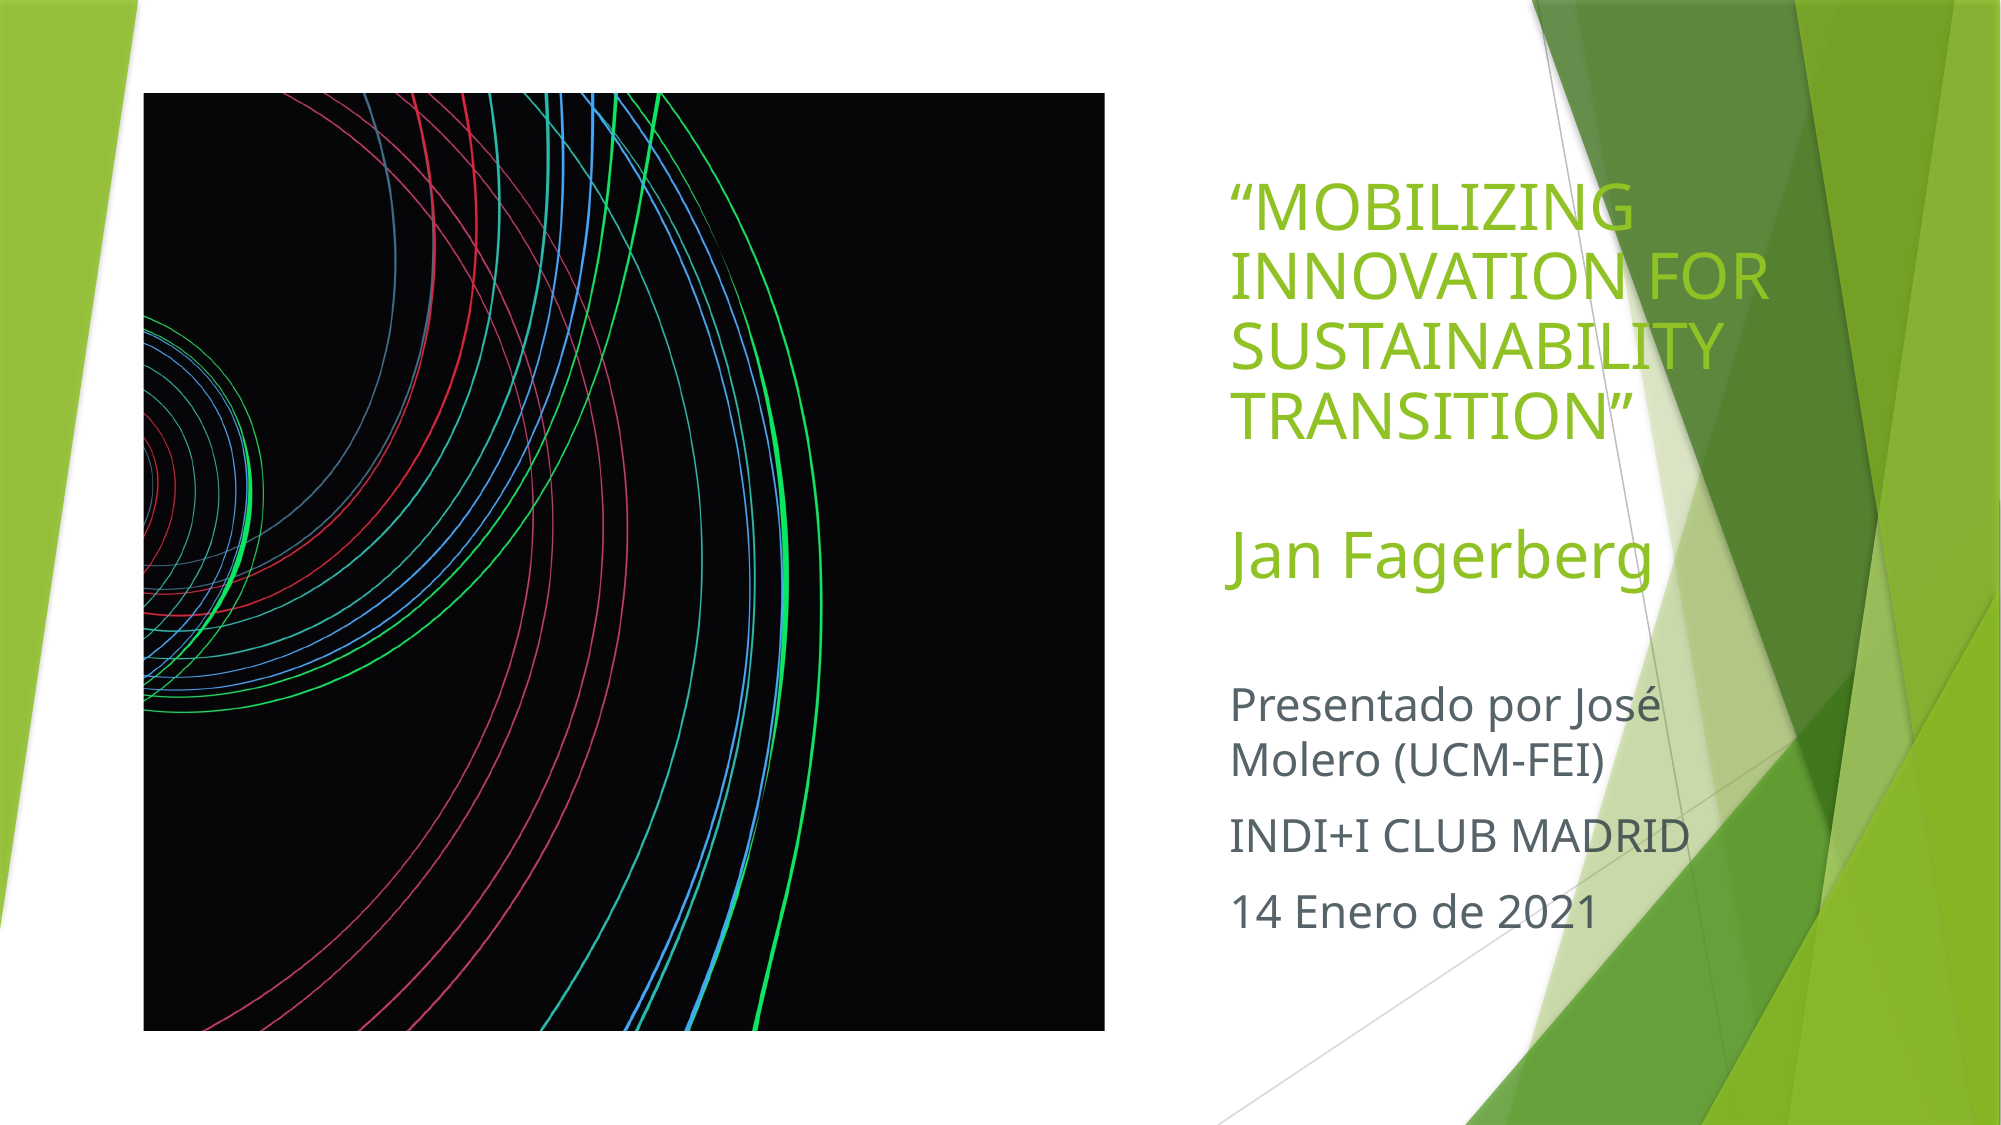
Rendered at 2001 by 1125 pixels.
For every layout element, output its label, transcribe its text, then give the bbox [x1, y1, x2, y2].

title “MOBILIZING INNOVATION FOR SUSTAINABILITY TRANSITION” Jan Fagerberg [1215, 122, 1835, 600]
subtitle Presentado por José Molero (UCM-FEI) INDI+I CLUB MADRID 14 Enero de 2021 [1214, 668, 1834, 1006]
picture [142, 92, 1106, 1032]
········
▶ [DIRECTIONS]:
Repeat the records exactly but leave out the images.

▶ [TASK ANSWER]:
Rendered at 2001 by 1125 pixels.
For every layout element, output its label, transcribe its text, then give the bbox [x1, y1, x2, y2].

title “MOBILIZING INNOVATION FOR SUSTAINABILITY TRANSITION” Jan Fagerberg [1215, 122, 1835, 600]
subtitle Presentado por José Molero (UCM-FEI) INDI+I CLUB MADRID 14 Enero de 2021 [1214, 668, 1834, 1006]
picture [142, 92, 1106, 1032]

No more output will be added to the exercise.